Devant une telle valse de chiffres, le sous-ministre de la Santé a alors convoqué les représentants de l'UdeM et du CHUM 2010 (la division du CHUM qui dirige les travaux). Dès lors, les parties ont dû travailler ensemble, avec obligation de fournir en fin de parcours les résultats conjoints des études. Un comité de synergie a été créé mais deux comptes rendus ont finalement été remis au ministre à la mi-décembre, les positions étant irréconciliables.
Depuis deux semaines, le gouvernement a entre les mains tous les éléments pour prendre une décision. Le comité interministériel, l'Agence de développement de réseaux locaux de services de santé et de services sociaux de Montréal et Daniel Johnson ont tous déposé leurs recommandations, qui seraient défavorables à Outremont.
Ce jeu de souque à la corde politique a également des relents de bataille de personnalités. D'un côté, on retrouve le recteur de l'UdeM, Robert Lacroix, dont la propension à court-circuiter les échelons de la hiérarchie gouvernementale pour s'adresser directement au ministre ou même au premier ministre hérisse les hauts fonctionnaires.
De l'autre côté, le Dr Denis Roy, qui dirige le CHUM actuel, protège jalousement l'indépendance de son établissement face à l'UdeM. On dit qu'il craint une prise de contrôle de l'UdeM, qui rappelle d'ailleurs que le CHUM, c'est ni plus ni moins le Centre hospitalier de l'Université de Montréal. Mais la situation est fort différente dans la communauté anglophone, où c'est l'université McGill qui a donné naissance aux hôpitaux comme le Royal-Victoria.

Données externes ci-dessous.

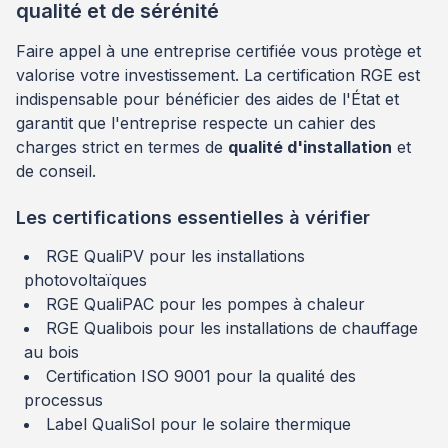
qualité et de sérénité
Faire appel à une entreprise certifiée vous protège et
valorise votre investissement. La certification RGE est
indispensable pour bénéficier des aides de l'État et
garantit que l'entreprise respecte un cahier des
charges strict en termes de
qualité d'installation
et
de conseil.
Les certifications essentielles à vérifier
RGE QualiPV pour les installations
photovoltaïques
RGE QualiPAC pour les pompes à chaleur
RGE Qualibois pour les installations de chauffage
au bois
Certification ISO 9001 pour la qualité des
processus
Label QualiSol pour le solaire thermique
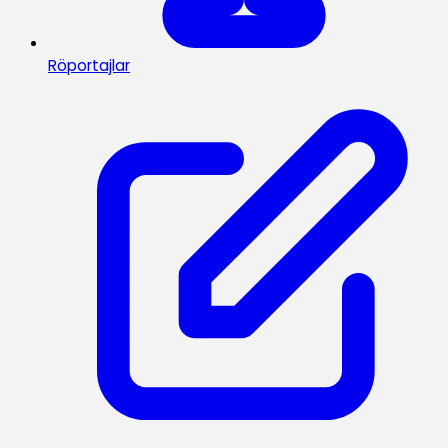
Röportajlar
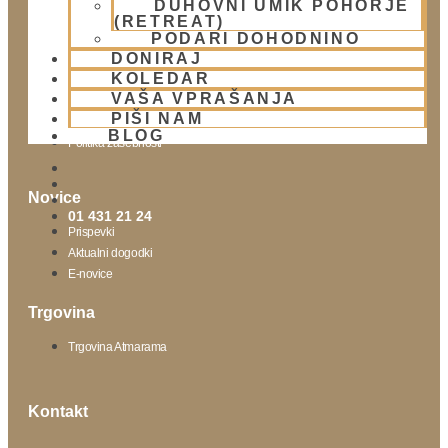
DUHOVNI UMIK POHORJE
(RETREAT)
Obišči nas
PODARI DOHODNINO
DONIRAJ
Lokacija
KOLEDAR
Urnik templja
VAŠA VPRAŠANJA
Nedeljsko srečanje
PIŠI NAM
Parkiranje
BLOG
Politika zasebnosti
Novice
01 431 21 24
Prispevki
Aktualni dogodki
E-novice
Trgovina
Trgovina Atmarama
Kontakt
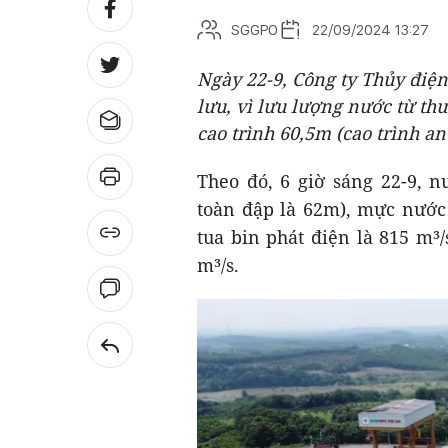
SGGPO
22/09/2024 13:27
Ngày 22-9, Công ty Thủy điện
lưu, vì lưu lượng nước từ th
cao trình 60,5m (cao trình an
Theo đó, 6 giờ sáng 22-9, 
toàn đập là 62m), mực nước
tua bin phát điện là 815 m³
m³/s.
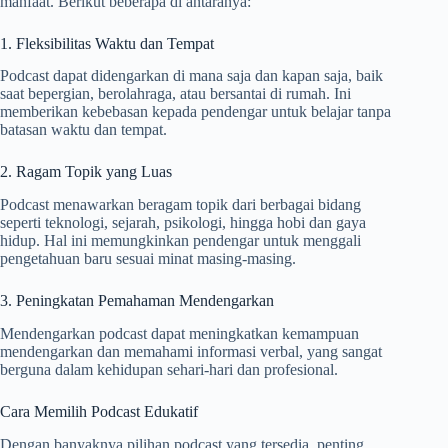
manfaat. Berikut beberapa di antaranya:
1. Fleksibilitas Waktu dan Tempat
Podcast dapat didengarkan di mana saja dan kapan saja, baik
saat bepergian, berolahraga, atau bersantai di rumah. Ini
memberikan kebebasan kepada pendengar untuk belajar tanpa
batasan waktu dan tempat.
2. Ragam Topik yang Luas
Podcast menawarkan beragam topik dari berbagai bidang
seperti teknologi, sejarah, psikologi, hingga hobi dan gaya
hidup. Hal ini memungkinkan pendengar untuk menggali
pengetahuan baru sesuai minat masing-masing.
3. Peningkatan Pemahaman Mendengarkan
Mendengarkan podcast dapat meningkatkan kemampuan
mendengarkan dan memahami informasi verbal, yang sangat
berguna dalam kehidupan sehari-hari dan profesional.
Cara Memilih Podcast Edukatif
Dengan banyaknya pilihan podcast yang tersedia, penting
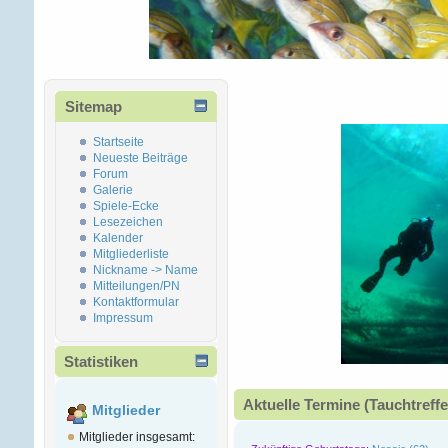
Sitemap
Startseite
Neueste Beiträge
Forum
Galerie
Spiele-Ecke
Lesezeichen
Kalender
Mitgliederliste
Nickname -> Name
Mitteilungen/PN
Kontaktformular
Impressum
Statistiken
Aktuelle Termine (Tauchtreffe
Mitglieder
Mitglieder insgesamt:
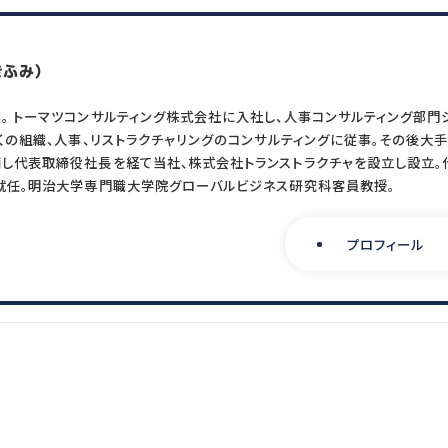
360度診断
教育体系構築
適正人員・
教育研修の企画・実施
人材アセスメン
きふみ）
。 トーマツコンサルティング株式会社に入社し、人事コンサルティング部門
くの組織、人事、リストラクチャリングのコンサルティングに従事。その後大
RECRUIT
OTHER
し代表取締役社長を経て当社、株式会社トランストラクチャを設立し設立。
就任。明治大学専門職大学院グローバルビジネス研究科客員教授。
採用情報トップ
HRデータ解
コラム
募集要項
ニュースリリ
プロフィール
採用エントリー
メールマガジ
研修講師エントリー
オピニオン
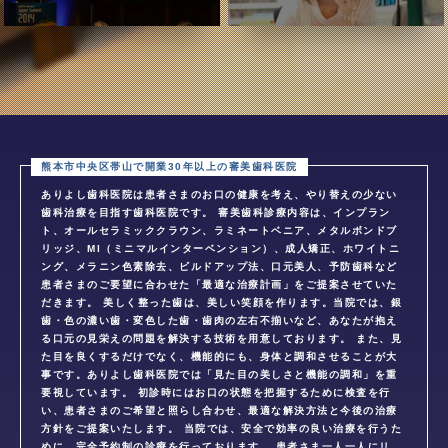
ありよし歯科医院は患者さまのお口の健康を考え、やり替えの少ない
歯科治療を目指す歯科医院です。 審美歯科診療内容は、インプラン
ト、オールセラミッククラウン、ラミネートベニア、メタルボンドブ
リッジ、MI（ミニマルインターベンション）、成人矯正、ホワイトニ
ング、メラニン色素除去、ビルドアップ法、口元美人、予防歯科など
患者さまのご要望に合わせた「最適な治療計画」をご提案させていた
だきます。 美しく整った歯は、美しい笑顔を作ります。当院では、銀
歯・色の濃い歯・変色した歯・歯肉の左右不揃いなど、あなたが抱え
る口元の見栄えの問題を解決する技術を用意しております。 また、見
た目を良くするだけでなく、機能的にも、身体と調和させることが大
事です。ありよし歯科医院では「見た目の美しさと機能の調和」を重
要視しています。 初診時にはお口の状態を把握するために検査を行
い、患者さまのご希望と照らし合わせ、最適な解決方法と今後の治療
方針をご提案いたします。 当院では、安全で効率の良い治療を行うた
めに、完全予約制の診療を行っております。 患者さま一人一人にリ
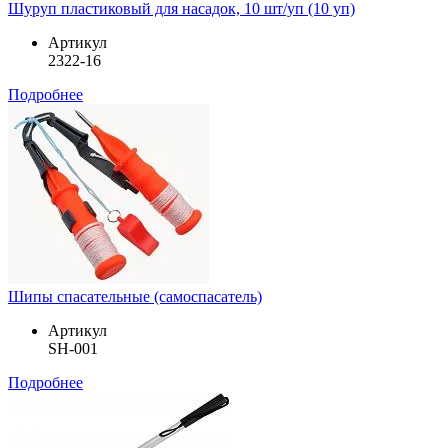
Шуруп пластиковый для насадок, 10 шт/уп (10 уп)
Артикул
2322-16
Подробнее
Шипы спасательные (самоспасатель)
Артикул
SH-001
Подробнее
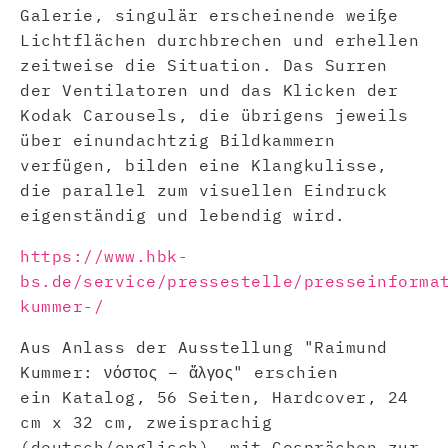
Galerie, singulär erscheinende weiße
Lichtflächen durchbrechen und erhellen
zeitweise die Situation. Das Surren
der Ventilatoren und das Klicken der
Kodak Carousels, die übrigens jeweils
über einundachtzig Bildkammern
verfügen, bilden eine Klangkulisse,
die parallel zum visuellen Eindruck
eigenständig und lebendig wird.
https://www.hbk-
bs.de/service/pressestelle/presseinforma
kummer-/
Aus Anlass der Ausstellung "Raimund
Kummer: νόστος – ἄλγος" erschien
ein Katalog, 56 Seiten, Hardcover, 24
cm x 32 cm, zweisprachig
(deutsch/englisch), mit Gesprächen zur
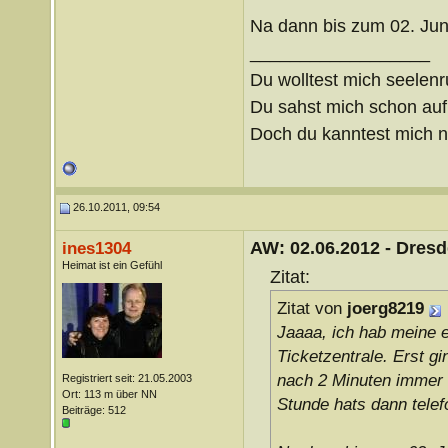
Na dann bis zum 02. Jun
__________________
Du wolltest mich seelenr
Du sahst mich schon auf 
Doch du kanntest mich nic
26.10.2011, 09:54
AW: 02.06.2012 - Dres
ines1304
Heimat ist ein Gefühl
Zitat:
Zitat von
joerg8219
Jaaaa, ich hab meine 
Ticketzentrale. Erst gi
nach 2 Minuten immer 
Registriert seit: 21.05.2003
Ort: 113 m über NN
Stunde hats dann telef
Beiträge: 512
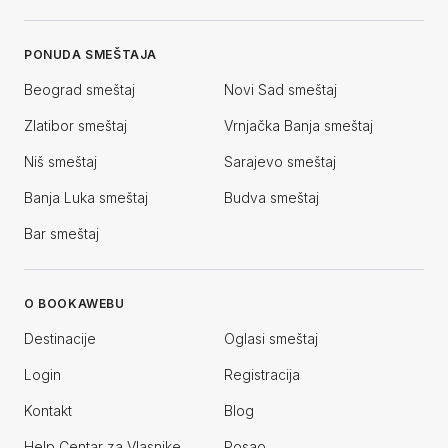
PONUDA SMEŠTAJA
Beograd smeštaj
Novi Sad smeštaj
Zlatibor smeštaj
Vrnjačka Banja smeštaj
Niš smeštaj
Sarajevo smeštaj
Banja Luka smeštaj
Budva smeštaj
Bar smeštaj
O BOOKAWEBU
Destinacije
Oglasi smeštaj
Login
Registracija
Kontakt
Blog
Help Centar za Vlasnike
Posao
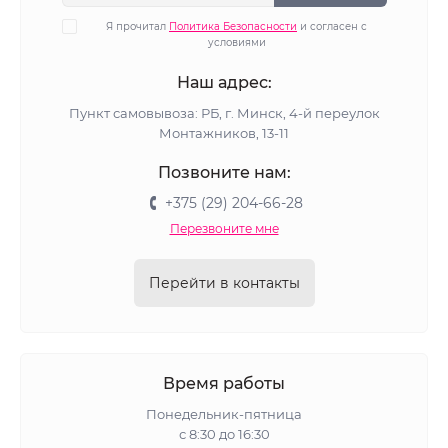
Я прочитал
Политика Безопасности
и согласен с
условиями
Наш адрес:
Пункт самовывоза: РБ, г. Минск, 4-й переулок
Монтажников, 13-11
Позвоните нам:
+375 (29) 204-66-28
Перезвоните мне
Перейти в контакты
Время работы
Понедельник-пятница
с 8:30 до 16:30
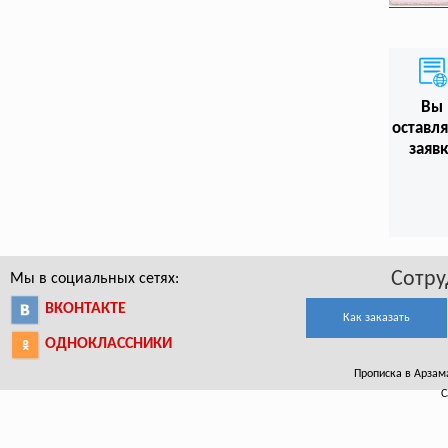
Вы
оставл
заяв
Сотру
Мы в социальных сетях:
ВКОНТАКТЕ
Как заказать
ОДНОКЛАССНИКИ
Прописка в Арзама
С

Robert Lacroix s'est entouré de plusieurs hommes d'affaires pour mener à bien son projet. Il bénéficie notamment de l'appui de Paul Desmarais, de Power Corporation, qui a agi comme négociateur entre l'UdeM et le CP.
Selon ce qu'a appris Le Devoir, le montant de la vente s'élèverait à 25 millions, soit cinq millions de plus que ce qu'avait prévu l'UdeM. Et alors qu'une entente a été signée pour l'acquisition de ce vaste terrain de 2,4 millions de pieds carrés (3,2 millions de pieds carrés en tenant compte du pourtour, qui peut être développé), les obstacles s'accumulent devant le projet Outremont.
À l'Université de Montréal, on disait hier tout ignorer de ces développements dans le dossier.